US Wants to Move Syrian Chemical Arms to Nearby States for Incineration

Source: Global Security Newswire, 18 January 2013

The United States is in talks with the governments in Iraq, Jordan and Turkey on potentially relocating Syrian chemical weapons to protected armed forces installations on their territory for destruction, the Center for Public Integrity reported on Thursday.

Under the envisioned plan should Syria's Bashar Assad government collapse, the United States and allies would set up over six months to a year incinerating equipment in the host countries that could eliminate the large majority of chemical warfare materials in about a year.

Syria is believed to hold hundreds of tons of nerve and blister agents. Recent reports indicated that precursor materials for sarin nerve agent had been combined and the mix poured into munitions.

Before a plan could be enacted, Syria's chemical arms would have to be gathered together and then trucked out of the country. At Damascus' direction, some lethal materials have already been consolidated for security purposes, bringing the total number of holding sites to under 12, according to an informed US official.

The Obama administration is said to be attempting to persuade Turkey and Jordan to take the lead in securing Syrian chemical warfare materials that are at risk of being stolen or used in the Syrian civil war. The US partner states are to received thousands of chemical defence outfits and other gear from the Obama administration, sources said. A number of Western states have been instructing Jordanian and Turkish troops in how to utilize chemical agent sensors and protective suits.

Neither Amman nor Ankara has yet agreed to assume a "first responder" role in entering Syria to seize the warfare materials, according to anonymous international and US officials.

It would be too dangerous to attempt to quickly destroy the Syrian chemical weapons with bombs, Defence Secretary Leon Panetta said in remarks last month in Turkey.. "The kind of plumes ... they create -- exactly the kind of damage that the use of those weapons -- will do on their own."

Safely burning the chemical weapons inside Syria would be highly problematic on both security and operational grounds as Western governments possess only a small handful of transportable machines that can destroy such armaments and then only in small numbers at a time.

Jordanian Prime Minister Abdullah Ensour on Wednesday said his government is worried about the repercussions for its border territory should Assad seek to attack nearby opposition forces with chemical weapons, Bloomberg reported.

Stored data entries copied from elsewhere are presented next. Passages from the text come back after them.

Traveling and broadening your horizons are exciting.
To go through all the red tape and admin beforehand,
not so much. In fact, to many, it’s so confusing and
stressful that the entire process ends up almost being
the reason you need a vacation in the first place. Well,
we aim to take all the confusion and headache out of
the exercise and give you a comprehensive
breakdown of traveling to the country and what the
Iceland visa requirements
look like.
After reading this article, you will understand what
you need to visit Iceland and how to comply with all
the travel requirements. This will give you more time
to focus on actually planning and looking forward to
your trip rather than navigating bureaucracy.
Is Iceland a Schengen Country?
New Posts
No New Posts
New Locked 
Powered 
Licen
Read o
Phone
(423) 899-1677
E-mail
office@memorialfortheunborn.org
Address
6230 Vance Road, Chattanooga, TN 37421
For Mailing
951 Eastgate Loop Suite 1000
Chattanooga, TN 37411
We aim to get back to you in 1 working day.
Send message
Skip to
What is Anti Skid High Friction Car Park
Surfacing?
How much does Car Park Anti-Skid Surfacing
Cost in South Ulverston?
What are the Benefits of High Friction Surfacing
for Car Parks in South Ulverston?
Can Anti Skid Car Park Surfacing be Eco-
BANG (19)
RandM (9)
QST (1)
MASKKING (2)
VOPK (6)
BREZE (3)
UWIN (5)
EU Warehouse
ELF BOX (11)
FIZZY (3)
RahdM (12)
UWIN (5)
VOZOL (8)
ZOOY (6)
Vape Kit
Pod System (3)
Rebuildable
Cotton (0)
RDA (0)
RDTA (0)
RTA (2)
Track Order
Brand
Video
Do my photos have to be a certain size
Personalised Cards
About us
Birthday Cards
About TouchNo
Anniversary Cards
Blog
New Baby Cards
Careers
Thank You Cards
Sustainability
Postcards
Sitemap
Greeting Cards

"Of course we have to be worried," he said in an interview. "We cannot take for granted the assertions that Syrian officials are making" that they will never use chemical arms against the Syrian opposition.

Jordan has taken steps to prepare for a feared attack near its border that include bolstering medical readiness. Such steps "could lessen the casualties but they would not safeguard the whole society," the prime minister said.